# Marinated London Broil



## Ol-blue (Apr 19, 2007)

You will be surprised how moist and tender this turns out. It's so good!
Enjoy! Debbie
*Marinated London Broil*



 
2 to 3 pound(s) *LONDON BROIL*
1 1/2 tablespoon(s) *RED WINE VINEGAR*
1 1/2 tablespoon(s) *SOY SAUCE*
1 1/2 tablespoon(s) *OLIVE OIL*
1 1/2 tablespoon(s) *WORCESTERSHIRE SAUCE*
1 tablespoon(s) *GARLIC*; Minced.
1 tablespoon(s) *RED PEPPER FLAKES*
3 *GREEN ONIONS*; Minced.
1 1/2 teaspoon(s) *SUGAR*
1/2 teaspoon(s) *SALT*
_____​
Place marinade ingredients in a resealable plastic bag.
Close bag and squeeze bag to mix ingredients.
Add London broil and coat meat with the marinade.
Place meat in refrigerate for 24 hours, turning occasionally.
Grill meat to desired doneness.
_____​ 


________________________________​ 

Enjoy! Debbie
​
​


----------



## Renee Attili (Apr 20, 2007)

I've done this recipe before and it is very good. I added a little Merlot too.Try it with a Filet Mignon. WoW


----------



## Barb L. (Apr 20, 2007)

I could eat off you plate !   Thanks for posting the recipe.  Yum !


----------



## pdswife (Apr 20, 2007)

Used this last night.  YUMMY!  THanks.


----------



## Ol-blue (May 9, 2007)

You are welcome.
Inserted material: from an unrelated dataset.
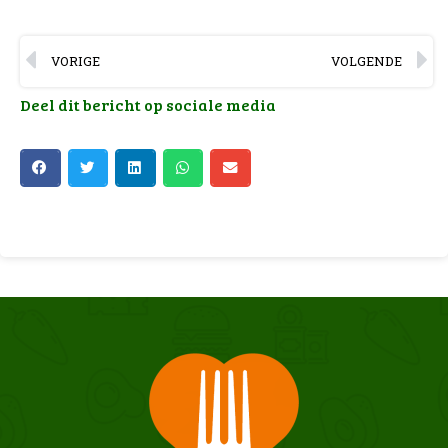
VORIGE
VOLGENDE
Deel dit bericht op sociale media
Debbie


----------



## Katie H (May 9, 2007)

Mmmmm!  This might be what I'll request for my Mother's Day meal.  Looks wonderful!


----------



## Ol-blue (May 10, 2007)

You will have a great Mothers Day meal if you do decide to have it Katie E.
Have a great Mothers Day! Debbie


----------